Wer ein Kondensatormikrofon benutzen will, der muss einige Dinge beim Anschluss beachten. Sie benötigen eine so genannte Phantomspeisung. Es wird also nicht nur eine Leitung benötigt, um die akustischen Signale weiterzuleiten, sondern auch eine, die dem Mikfrofon Strom liefert. Gewöhnlicherweise werden Kondensatormikrofone deshalb über XLR Kabel angeschlossen. Diese bieten nämlich die Möglichkeit, eine Phantomspeisung hinzuzuschalten. Mischpulte haben dafür meist eine gesonderte Taste.

Eine Ausnahme gibt es nur bei Mikfrofonen, die für bestimmte Zwecke konzipiert wurden. So gibt es zum Beispiel USB Mikrofone, die über USB an den PC angeschlossen werden und daher ihren Strom beziehen. Was jedoch nicht ohne weiteres Equipment möglich ist, ist das Anschließen eines Kondensatormikrofons über ein Klinkenkabel. Klinkenkabel- und anschlüsse können schlicht nicht die Phantomspeisung liefern, die ein Kondensatormikrofon zum arbeiten benötigt.

Wer also zu Hause etwas über ein Kondensatormikrofon aufnehmen möchte, der sollte zu einer USB Variante greifen oder muss sich eine externe Soundkarte zulegen, die über die Möglichkeit verfügt, Phantomspeisung hinzuzuschalten. Wer mit einem Mischpult arbeitet braucht sich keine Gedanken machen. Alle modernen Mischpulte unterstützen Phantomspeisung.

Welche Kondensatormikrofone brauchen Phantomspeisung?

Grundsätzlich gilt: alle Kondensatormikrofone benötigen eine Stromversorgung. Für das Potentialgefälle zwischen den Kondensatorplatten – bewegliche Membran und der festen Gegenelektrode -wird ebenso eine Spannungsversorgung aufgebaut wie auch für den eingebauten Mikrofonvertsärker.

Somit ist also die Phantomspeisung die Stromversorgung für das Kondensatormikrofon.

Man unterscheidet grundsätzlich 3 Möglichkeiten für die Spannungsversorgung bei Kondensatormikrofonen.

  1. Die Tonaderspeisung: Diese Methode garantiert keinen störungsfreien Mikrofoneinsatz. Sie wird daher nur noch selten eingesetzt.
  1. Batteriespeisung: Diese ist nur für den nicht- oder semiprofessionellen Einsatz geeignet, technisch simpel und preiswert. Für den professionellen Bereich aber nicht geeignet.
  1. Phantomspeisung: Bei der Phantomspeisung wird das Mikrofon vom Mikrofonverstärker bzw. vom Mischpult aus mit einem Gleichstrom von 12, 24 oder 48 Volt versorgt.

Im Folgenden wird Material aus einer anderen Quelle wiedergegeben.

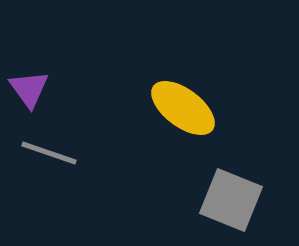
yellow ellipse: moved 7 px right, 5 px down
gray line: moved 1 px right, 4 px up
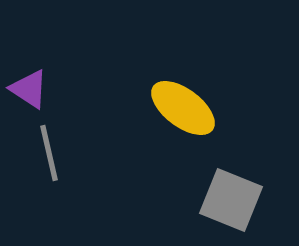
purple triangle: rotated 21 degrees counterclockwise
gray line: rotated 58 degrees clockwise
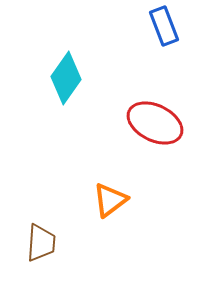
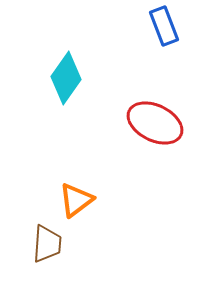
orange triangle: moved 34 px left
brown trapezoid: moved 6 px right, 1 px down
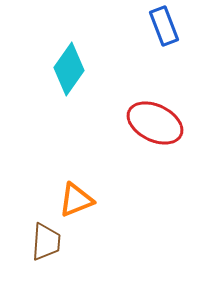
cyan diamond: moved 3 px right, 9 px up
orange triangle: rotated 15 degrees clockwise
brown trapezoid: moved 1 px left, 2 px up
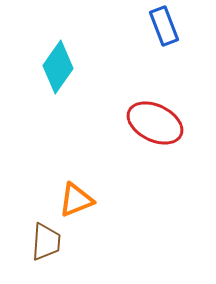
cyan diamond: moved 11 px left, 2 px up
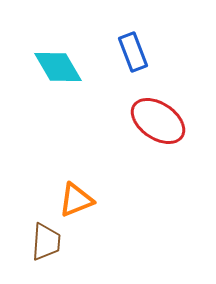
blue rectangle: moved 31 px left, 26 px down
cyan diamond: rotated 66 degrees counterclockwise
red ellipse: moved 3 px right, 2 px up; rotated 8 degrees clockwise
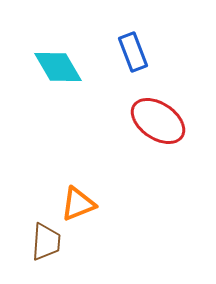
orange triangle: moved 2 px right, 4 px down
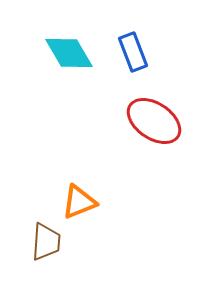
cyan diamond: moved 11 px right, 14 px up
red ellipse: moved 4 px left
orange triangle: moved 1 px right, 2 px up
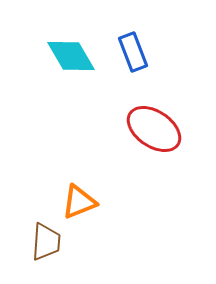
cyan diamond: moved 2 px right, 3 px down
red ellipse: moved 8 px down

Dabei werden keine zusätzlichen Anschlüsse gebraucht (Phnatomspeisung), denn die Speisespannung erfolgt über die Mikrofonkabel. Die Signalleitungen zwischen Mischpult und Mikrofon dienen für einen Pol der Betriebsspannung während der andere Pol benutzt den Schirm als Masse. Der Vorteil liegt darin, dass andere, symmetrisch am Mischpult angeschlossene Mikrofone, störungsfrei funktionieren.